Getting out of the home with a disability

The inclusion into community experienced by people with disability often takes years to develop, and although this inclusion can be fragile, it has the power to provide life meaning and security. The Australian Government’s 2009 ‘Shut Out Report’ argues that for people with a disability, it should not require such extraordinary effort to live an ordinary life.

Olivia, a 34 year old woman, had been living at home supported by her mother. In 2014, when Olivia’s mother suddenly passed away, Olivia was relocated in order for her needs for ongoing support to be met. Olivia had lived, worked and developed meaningful relationships in the community where she had spent her whole life, and unfortunately she was moved to a distant suburb where she knew no one, and had no sense of community, safety or inclusion.

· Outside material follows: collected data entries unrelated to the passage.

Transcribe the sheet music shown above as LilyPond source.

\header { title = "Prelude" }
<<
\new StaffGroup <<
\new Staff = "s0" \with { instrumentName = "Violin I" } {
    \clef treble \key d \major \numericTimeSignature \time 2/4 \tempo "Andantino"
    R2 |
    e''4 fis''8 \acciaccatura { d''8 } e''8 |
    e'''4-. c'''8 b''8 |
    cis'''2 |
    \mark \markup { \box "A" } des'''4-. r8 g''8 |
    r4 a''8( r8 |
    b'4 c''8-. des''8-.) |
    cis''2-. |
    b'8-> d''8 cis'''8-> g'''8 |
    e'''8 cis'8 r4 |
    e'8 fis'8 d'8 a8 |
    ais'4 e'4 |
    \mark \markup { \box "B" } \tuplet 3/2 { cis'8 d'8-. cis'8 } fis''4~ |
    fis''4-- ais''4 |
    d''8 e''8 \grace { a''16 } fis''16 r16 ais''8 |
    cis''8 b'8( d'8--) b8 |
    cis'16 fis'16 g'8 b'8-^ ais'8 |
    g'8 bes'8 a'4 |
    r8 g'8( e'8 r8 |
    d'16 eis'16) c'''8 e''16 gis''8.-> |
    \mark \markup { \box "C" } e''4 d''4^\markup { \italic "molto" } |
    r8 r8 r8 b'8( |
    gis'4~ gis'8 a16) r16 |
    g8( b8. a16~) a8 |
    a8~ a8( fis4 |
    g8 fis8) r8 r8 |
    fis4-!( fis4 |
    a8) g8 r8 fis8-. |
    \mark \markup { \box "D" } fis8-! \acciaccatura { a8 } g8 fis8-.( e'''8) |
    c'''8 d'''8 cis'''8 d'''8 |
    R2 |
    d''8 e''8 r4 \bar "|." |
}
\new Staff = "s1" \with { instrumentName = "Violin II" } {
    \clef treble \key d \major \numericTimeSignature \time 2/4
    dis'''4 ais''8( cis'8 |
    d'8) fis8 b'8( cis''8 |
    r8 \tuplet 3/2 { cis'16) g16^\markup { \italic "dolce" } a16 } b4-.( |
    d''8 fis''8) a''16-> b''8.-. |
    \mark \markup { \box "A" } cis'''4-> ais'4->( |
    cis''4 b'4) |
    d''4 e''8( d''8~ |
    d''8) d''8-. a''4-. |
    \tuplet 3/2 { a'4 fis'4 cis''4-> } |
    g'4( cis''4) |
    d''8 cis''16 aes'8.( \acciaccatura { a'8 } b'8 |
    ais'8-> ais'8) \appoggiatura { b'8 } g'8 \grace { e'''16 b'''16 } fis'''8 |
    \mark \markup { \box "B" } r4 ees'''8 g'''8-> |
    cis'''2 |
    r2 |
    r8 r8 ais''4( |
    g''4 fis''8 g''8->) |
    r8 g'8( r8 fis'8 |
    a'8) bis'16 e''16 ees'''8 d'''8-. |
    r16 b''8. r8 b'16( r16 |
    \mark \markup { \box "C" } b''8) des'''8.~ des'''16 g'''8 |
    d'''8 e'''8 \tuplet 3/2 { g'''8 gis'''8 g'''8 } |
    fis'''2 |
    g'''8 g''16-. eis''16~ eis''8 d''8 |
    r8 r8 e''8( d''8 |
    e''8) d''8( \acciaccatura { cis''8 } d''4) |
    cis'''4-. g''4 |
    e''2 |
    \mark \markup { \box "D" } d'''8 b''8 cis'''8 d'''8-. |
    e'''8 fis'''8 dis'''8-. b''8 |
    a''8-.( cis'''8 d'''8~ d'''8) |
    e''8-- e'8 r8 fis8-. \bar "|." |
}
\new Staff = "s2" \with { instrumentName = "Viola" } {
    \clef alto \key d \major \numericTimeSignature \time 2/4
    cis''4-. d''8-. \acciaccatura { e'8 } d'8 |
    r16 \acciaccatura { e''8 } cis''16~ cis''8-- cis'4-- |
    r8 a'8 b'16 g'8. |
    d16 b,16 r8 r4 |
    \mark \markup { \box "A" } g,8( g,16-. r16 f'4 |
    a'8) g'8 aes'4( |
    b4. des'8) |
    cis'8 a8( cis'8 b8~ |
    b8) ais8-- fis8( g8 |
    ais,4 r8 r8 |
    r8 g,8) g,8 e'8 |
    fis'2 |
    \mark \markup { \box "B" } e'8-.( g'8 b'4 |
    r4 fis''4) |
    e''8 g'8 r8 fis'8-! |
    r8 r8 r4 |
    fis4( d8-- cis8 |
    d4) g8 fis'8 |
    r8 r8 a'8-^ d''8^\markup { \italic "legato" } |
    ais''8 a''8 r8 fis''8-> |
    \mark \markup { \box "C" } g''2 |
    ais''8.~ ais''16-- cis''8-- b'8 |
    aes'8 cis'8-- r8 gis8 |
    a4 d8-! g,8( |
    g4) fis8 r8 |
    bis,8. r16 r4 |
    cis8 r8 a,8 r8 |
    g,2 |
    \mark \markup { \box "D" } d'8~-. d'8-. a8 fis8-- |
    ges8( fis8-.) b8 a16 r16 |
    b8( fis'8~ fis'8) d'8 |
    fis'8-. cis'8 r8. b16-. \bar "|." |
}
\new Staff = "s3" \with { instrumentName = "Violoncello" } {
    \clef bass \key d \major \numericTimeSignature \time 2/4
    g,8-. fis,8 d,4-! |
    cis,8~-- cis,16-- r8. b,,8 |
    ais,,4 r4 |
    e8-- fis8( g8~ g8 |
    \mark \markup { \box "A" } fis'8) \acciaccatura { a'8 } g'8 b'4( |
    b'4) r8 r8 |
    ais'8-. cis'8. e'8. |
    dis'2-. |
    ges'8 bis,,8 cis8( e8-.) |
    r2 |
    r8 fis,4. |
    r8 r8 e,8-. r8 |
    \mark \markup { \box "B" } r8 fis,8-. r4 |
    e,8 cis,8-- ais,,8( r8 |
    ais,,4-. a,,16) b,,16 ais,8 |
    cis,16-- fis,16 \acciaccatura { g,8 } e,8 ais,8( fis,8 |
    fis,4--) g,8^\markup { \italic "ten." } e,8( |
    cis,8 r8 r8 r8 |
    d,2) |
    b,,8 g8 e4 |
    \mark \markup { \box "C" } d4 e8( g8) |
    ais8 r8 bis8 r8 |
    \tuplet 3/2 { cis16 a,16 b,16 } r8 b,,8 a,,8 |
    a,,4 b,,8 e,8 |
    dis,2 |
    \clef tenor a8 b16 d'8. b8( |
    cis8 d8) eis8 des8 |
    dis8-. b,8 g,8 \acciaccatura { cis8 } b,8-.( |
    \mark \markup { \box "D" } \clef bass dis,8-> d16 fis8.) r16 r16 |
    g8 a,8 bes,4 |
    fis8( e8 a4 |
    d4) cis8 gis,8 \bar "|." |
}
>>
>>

Because of the suddenness of the move, together with the loss of her mother and her connections in the community, Olivia experienced both physical and emotional instability, social isolation, mental health issues, and the loss of the skills she had developed in her previous workplace.

People with profound activity limitations are 9 times less likely to participate in activities outside of their home, in comparison to the general population. The suddenness of Olivia’s relocation together with the loss of community support she had built up, means that being able to participate readily in her new environment might not be a simple matter.

The ‘Shut Out Report’ describes the situation as one where people with disabilities are often present in the community, but are not enjoying full participation, and are instead feeling discriminated against and excluded.

The discrimination and exclusion may be occurring in ways that are not considered, for example, lack of access for wheelchairs in playgrounds, cinemas, restaurants, hotels and cafes, or exclusion from exercise facilities and sporting communities. In Australia, local communities, clubs and associations are crucial foundations to ensure inclusion of people with disability into the community.

Olivia’s story is a reminder that we cannot underestimate the power of inclusion to change lives for the better – that inclusion has the power to provide life, meaning and security.